Über das freundliche Gesicht von Abt Servillius glitt ein Schatten, und mitfühlend schaute er Fidelma an. »Eine ehemalige Schülerin unseres lieben Bruder Ruadán bist du also. Dann ist es Gottes Wille, der deine Schritte in unser Tal zu diesem geheiligten Ort gelenkt hat. Erfahren hast du wohl bereits, dass es schlimm um ihn steht? Natürlich sollst du ihn am Krankenbett aufsuchen. Nur muss ich dich leider warnen, sein Zustand hat sich in den letzten Tagen arg verschlechtert.«

»Kannst du mir Genaueres sagen, was ihm zugestoßen ist?«, erkundigte sich Fidelma.

»Ich weiß nur wenig. Man fand ihn eines Morgens vor den Toren der Abtei, jemand hatte ihm einen Pergamentstreifen mit der Aufschrift ›Ketzer‹ an die Kutte geheftet. Wir wissen, dass er oft vor Anhängern des Arius gepredigt hat, um sie von ihren irrigen Auffassungen abzubringen. Vermutlich hat er einige sehr verärgert, und sie haben ihn ihre Wut spüren lassen. Vor drei Wochen ist er aus Placentia von einer Predigtfahrt heimgekehrt. Man hatte ihn dort so übel zugerichtet, dass er nur mit Mühe zurückkam. Doch er ließ sich nicht abschrecken. Er verließ erneut die Abtei, um in Travo zu predigen, weiter unten im Tal. Danach haben wir ihn schwer verwundet vor den Toren der Abtei aufgefunden. Er wurde zu Bett gebracht und liegt seitdem fest. Aber vielleicht wird der Anblick einer jungen Freundin seinen Geist wieder beleben. Eine solche unerwartete Verbindung mit seinem Heimatland mag wie ein Stärkungsmittel wirken, wie Balsam für seine Seele.«

»Er wird doch gewiss von einem guten Arzt versorgt?«, fragte Fidelma.

»Bruder Hnikar ist der beste Apotheker weit und breit in unserem Tal. Er kümmert sich täglich um ihn. Doch wenn das Fleisch alt und schwach ist …« Der Abt hob hilflos die Schultern, um anzudeuten, mit dem Schicksal kann man nicht rechten. »Ich muss dich darauf hinweisen, wir sind keine gemischte klösterliche Gemeinschaft, deshalb sind deine Möglichkeiten, dich in der Abtei zu bewegen, begrenzt. Du solltest darauf achten, stets einen Bruder an der Seite zu haben, der dich begleitet.« Er beugte sich vor und klingelte mit einer kleinen Handglocke. Sofort erschien Bruder Wulfila in der Tür.

»Die Schwester hier …«, er hielt inne, schüttelte den Kopf und begann erneut: »Begleite die Edle Fidelma von Hibernia zu Bruder Hnikar. Ihr ist ohne jede Einschränkung gestattet, ihren Landsmann, Bruder Ruadán, zu besuchen und sich mit ihm zu unterhalten.«

Der Verwalter unterdrückte seine Überraschung und verneigte sich vor seinem Vorgesetzten. Wortlos forderte er Fidelma auf, ihm zu folgen.
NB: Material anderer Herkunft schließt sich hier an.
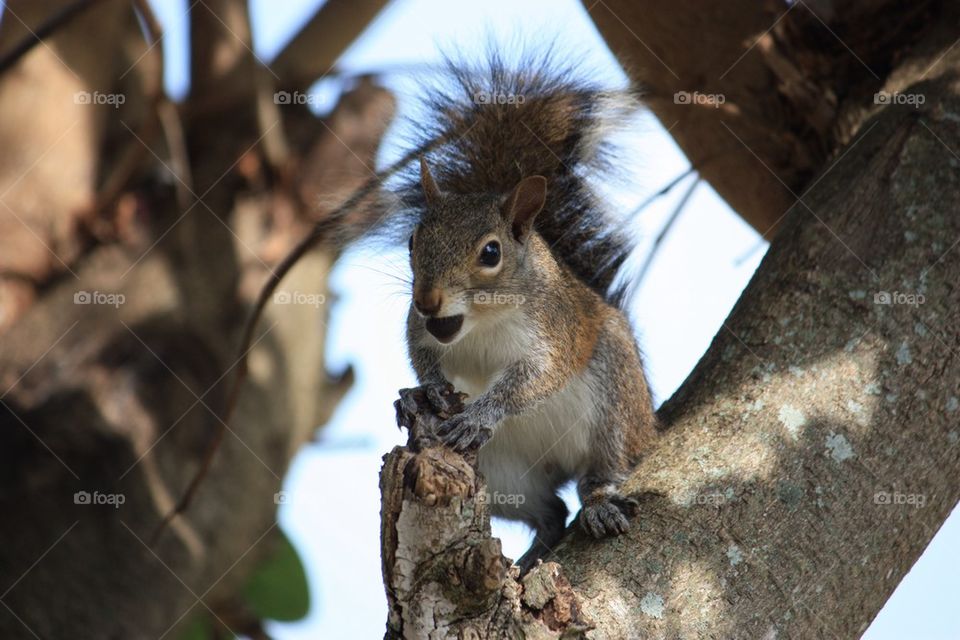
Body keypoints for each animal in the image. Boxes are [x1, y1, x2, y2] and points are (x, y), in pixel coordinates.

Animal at [394, 51, 659, 573]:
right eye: (413, 241)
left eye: (491, 252)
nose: (427, 300)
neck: (479, 325)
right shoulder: (419, 330)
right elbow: (422, 357)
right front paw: (421, 393)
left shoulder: (553, 334)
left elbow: (533, 380)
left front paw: (481, 413)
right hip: (504, 477)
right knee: (551, 512)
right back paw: (529, 557)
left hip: (615, 402)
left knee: (600, 474)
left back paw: (599, 504)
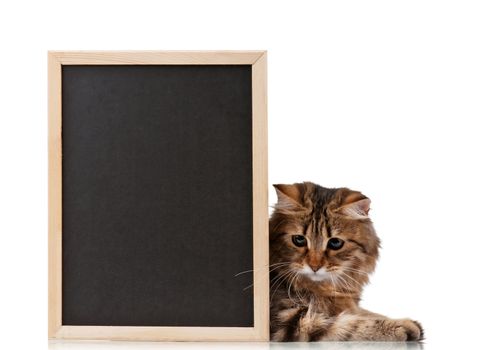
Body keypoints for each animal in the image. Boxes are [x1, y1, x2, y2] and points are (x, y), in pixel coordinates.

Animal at [268, 182, 422, 340]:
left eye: (335, 243)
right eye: (299, 240)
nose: (314, 266)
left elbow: (364, 312)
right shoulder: (291, 322)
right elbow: (351, 325)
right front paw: (401, 326)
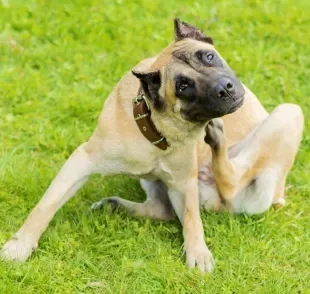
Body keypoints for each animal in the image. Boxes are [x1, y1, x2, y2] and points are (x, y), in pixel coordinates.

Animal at [1, 19, 304, 274]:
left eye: (208, 56)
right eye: (183, 86)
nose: (225, 87)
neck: (158, 127)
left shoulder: (183, 184)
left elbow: (192, 220)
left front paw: (198, 253)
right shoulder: (82, 160)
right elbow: (46, 204)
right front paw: (21, 244)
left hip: (288, 114)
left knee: (228, 183)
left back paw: (216, 139)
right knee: (171, 206)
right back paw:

»Komm nachher bitte zu uns zurück, wir legen dann fest, wo du untergebracht wirst und unter welchen Bedingungen du dich bei uns aufhalten kannst«, rief der Abt ihr nach.

Der Apotheker, mit dem sie bekannt gemacht wurde, war ein Mann von gedrungener, rundlicher Statur. Sein Gesicht glänzte rosig, wie das eines Kleinkinds. Die Augen waren so hellblau, dass sie beinahe farblos wirkten. Fidelma war sich nicht sicher, ob seine kahle Kopfmitte naturgegeben war oder ob er eine Tonsur trug. Rundherum umgab sie langes, nicht sehr ordentlich geschnittenes Silberhaar. Er begrüßte sie wie ein gütiger Alter.